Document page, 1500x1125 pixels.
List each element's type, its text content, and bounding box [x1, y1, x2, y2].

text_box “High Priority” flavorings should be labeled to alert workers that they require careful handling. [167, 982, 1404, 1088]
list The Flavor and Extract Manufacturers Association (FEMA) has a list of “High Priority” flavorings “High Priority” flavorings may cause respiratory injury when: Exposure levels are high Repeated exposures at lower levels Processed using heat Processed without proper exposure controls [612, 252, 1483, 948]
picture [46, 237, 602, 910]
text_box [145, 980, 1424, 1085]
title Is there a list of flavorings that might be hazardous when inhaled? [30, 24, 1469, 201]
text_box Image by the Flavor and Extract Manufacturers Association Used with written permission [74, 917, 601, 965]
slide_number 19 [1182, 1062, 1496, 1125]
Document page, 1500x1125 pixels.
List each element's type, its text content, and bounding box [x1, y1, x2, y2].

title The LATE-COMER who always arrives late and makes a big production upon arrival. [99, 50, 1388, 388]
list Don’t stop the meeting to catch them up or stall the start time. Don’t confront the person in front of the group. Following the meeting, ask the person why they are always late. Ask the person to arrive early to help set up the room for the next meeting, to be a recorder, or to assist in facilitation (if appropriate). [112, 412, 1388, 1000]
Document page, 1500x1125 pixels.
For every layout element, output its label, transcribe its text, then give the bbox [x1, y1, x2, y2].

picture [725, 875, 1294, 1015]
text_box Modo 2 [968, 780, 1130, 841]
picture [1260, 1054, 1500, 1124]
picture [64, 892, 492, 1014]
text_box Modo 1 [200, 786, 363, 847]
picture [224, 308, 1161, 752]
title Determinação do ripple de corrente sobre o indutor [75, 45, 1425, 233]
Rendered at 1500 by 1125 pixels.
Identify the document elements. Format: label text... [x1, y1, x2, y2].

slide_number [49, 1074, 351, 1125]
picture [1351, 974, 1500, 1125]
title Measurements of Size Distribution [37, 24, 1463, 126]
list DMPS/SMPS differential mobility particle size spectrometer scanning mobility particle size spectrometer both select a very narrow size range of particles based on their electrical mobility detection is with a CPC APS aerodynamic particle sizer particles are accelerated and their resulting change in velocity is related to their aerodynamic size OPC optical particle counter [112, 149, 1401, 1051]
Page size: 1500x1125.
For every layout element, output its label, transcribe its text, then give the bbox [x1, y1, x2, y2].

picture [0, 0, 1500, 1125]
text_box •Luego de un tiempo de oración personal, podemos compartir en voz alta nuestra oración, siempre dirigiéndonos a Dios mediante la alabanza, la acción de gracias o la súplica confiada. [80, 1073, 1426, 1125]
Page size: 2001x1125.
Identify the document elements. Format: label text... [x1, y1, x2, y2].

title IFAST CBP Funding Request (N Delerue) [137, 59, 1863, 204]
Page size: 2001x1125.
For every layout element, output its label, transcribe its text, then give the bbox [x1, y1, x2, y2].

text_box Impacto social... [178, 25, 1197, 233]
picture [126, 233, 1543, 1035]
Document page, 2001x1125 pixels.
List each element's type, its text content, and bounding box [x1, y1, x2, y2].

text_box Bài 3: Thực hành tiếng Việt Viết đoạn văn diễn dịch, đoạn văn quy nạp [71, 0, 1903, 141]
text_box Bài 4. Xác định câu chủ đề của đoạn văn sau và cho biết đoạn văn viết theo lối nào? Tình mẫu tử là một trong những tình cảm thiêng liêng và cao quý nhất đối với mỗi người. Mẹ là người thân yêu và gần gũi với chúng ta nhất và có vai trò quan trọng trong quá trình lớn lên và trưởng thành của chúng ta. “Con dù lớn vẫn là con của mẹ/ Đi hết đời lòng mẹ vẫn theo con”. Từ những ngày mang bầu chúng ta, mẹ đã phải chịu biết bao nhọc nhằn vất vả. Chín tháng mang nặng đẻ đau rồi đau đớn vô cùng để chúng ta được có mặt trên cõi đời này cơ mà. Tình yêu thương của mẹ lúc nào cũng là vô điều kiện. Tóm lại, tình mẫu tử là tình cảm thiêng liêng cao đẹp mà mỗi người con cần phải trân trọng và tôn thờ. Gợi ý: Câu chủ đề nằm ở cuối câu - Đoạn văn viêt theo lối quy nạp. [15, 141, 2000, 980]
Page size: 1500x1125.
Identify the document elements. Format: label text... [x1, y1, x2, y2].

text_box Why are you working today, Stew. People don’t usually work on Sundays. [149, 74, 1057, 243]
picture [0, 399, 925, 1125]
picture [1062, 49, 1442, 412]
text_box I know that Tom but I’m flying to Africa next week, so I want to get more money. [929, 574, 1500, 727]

###

Instructions to follow
Output the full listing exactly as given.

Response
Document page, 1500x1125 pixels.
List each element's type, its text content, and bounding box [x1, y1, x2, y2].

text_box “High Priority” flavorings should be labeled to alert workers that they require careful handling. [167, 982, 1404, 1088]
list The Flavor and Extract Manufacturers Association (FEMA) has a list of “High Priority” flavorings “High Priority” flavorings may cause respiratory injury when: Exposure levels are high Repeated exposures at lower levels Processed using heat Processed without proper exposure controls [612, 252, 1483, 948]
picture [46, 237, 602, 910]
text_box [145, 980, 1424, 1085]
title Is there a list of flavorings that might be hazardous when inhaled? [30, 24, 1469, 201]
text_box Image by the Flavor and Extract Manufacturers Association Used with written permission [74, 917, 601, 965]
slide_number 19 [1182, 1062, 1496, 1125]
Document page, 1500x1125 pixels.
List each element's type, its text content, and bounding box [x1, y1, x2, y2].

title The LATE-COMER who always arrives late and makes a big production upon arrival. [99, 50, 1388, 388]
list Don’t stop the meeting to catch them up or stall the start time. Don’t confront the person in front of the group. Following the meeting, ask the person why they are always late. Ask the person to arrive early to help set up the room for the next meeting, to be a recorder, or to assist in facilitation (if appropriate). [112, 412, 1388, 1000]
Document page, 1500x1125 pixels.
For every layout element, output its label, transcribe its text, then give the bbox [x1, y1, x2, y2].

picture [725, 875, 1294, 1015]
text_box Modo 2 [968, 780, 1130, 841]
picture [1260, 1054, 1500, 1124]
picture [64, 892, 492, 1014]
text_box Modo 1 [200, 786, 363, 847]
picture [224, 308, 1161, 752]
title Determinação do ripple de corrente sobre o indutor [75, 45, 1425, 233]
Rendered at 1500 by 1125 pixels.
Identify the document elements. Format: label text... [x1, y1, x2, y2].

slide_number [49, 1074, 351, 1125]
picture [1351, 974, 1500, 1125]
title Measurements of Size Distribution [37, 24, 1463, 126]
list DMPS/SMPS differential mobility particle size spectrometer scanning mobility particle size spectrometer both select a very narrow size range of particles based on their electrical mobility detection is with a CPC APS aerodynamic particle sizer particles are accelerated and their resulting change in velocity is related to their aerodynamic size OPC optical particle counter [112, 149, 1401, 1051]
Page size: 1500x1125.
For every layout element, output its label, transcribe its text, then give the bbox [x1, y1, x2, y2].

picture [0, 0, 1500, 1125]
text_box •Luego de un tiempo de oración personal, podemos compartir en voz alta nuestra oración, siempre dirigiéndonos a Dios mediante la alabanza, la acción de gracias o la súplica confiada. [80, 1073, 1426, 1125]
Page size: 2001x1125.
Identify the document elements. Format: label text... [x1, y1, x2, y2].

title IFAST CBP Funding Request (N Delerue) [137, 59, 1863, 204]
Page size: 2001x1125.
For every layout element, output its label, transcribe its text, then give the bbox [x1, y1, x2, y2].

text_box Impacto social... [178, 25, 1197, 233]
picture [126, 233, 1543, 1035]
Document page, 2001x1125 pixels.
List each element's type, its text content, and bounding box [x1, y1, x2, y2].

text_box Bài 3: Thực hành tiếng Việt Viết đoạn văn diễn dịch, đoạn văn quy nạp [71, 0, 1903, 141]
text_box Bài 4. Xác định câu chủ đề của đoạn văn sau và cho biết đoạn văn viết theo lối nào? Tình mẫu tử là một trong những tình cảm thiêng liêng và cao quý nhất đối với mỗi người. Mẹ là người thân yêu và gần gũi với chúng ta nhất và có vai trò quan trọng trong quá trình lớn lên và trưởng thành của chúng ta. “Con dù lớn vẫn là con của mẹ/ Đi hết đời lòng mẹ vẫn theo con”. Từ những ngày mang bầu chúng ta, mẹ đã phải chịu biết bao nhọc nhằn vất vả. Chín tháng mang nặng đẻ đau rồi đau đớn vô cùng để chúng ta được có mặt trên cõi đời này cơ mà. Tình yêu thương của mẹ lúc nào cũng là vô điều kiện. Tóm lại, tình mẫu tử là tình cảm thiêng liêng cao đẹp mà mỗi người con cần phải trân trọng và tôn thờ. Gợi ý: Câu chủ đề nằm ở cuối câu - Đoạn văn viêt theo lối quy nạp. [15, 141, 2000, 980]
Page size: 1500x1125.
Identify the document elements. Format: label text... [x1, y1, x2, y2].

text_box Why are you working today, Stew. People don’t usually work on Sundays. [149, 74, 1057, 243]
picture [0, 399, 925, 1125]
picture [1062, 49, 1442, 412]
text_box I know that Tom but I’m flying to Africa next week, so I want to get more money. [929, 574, 1500, 727]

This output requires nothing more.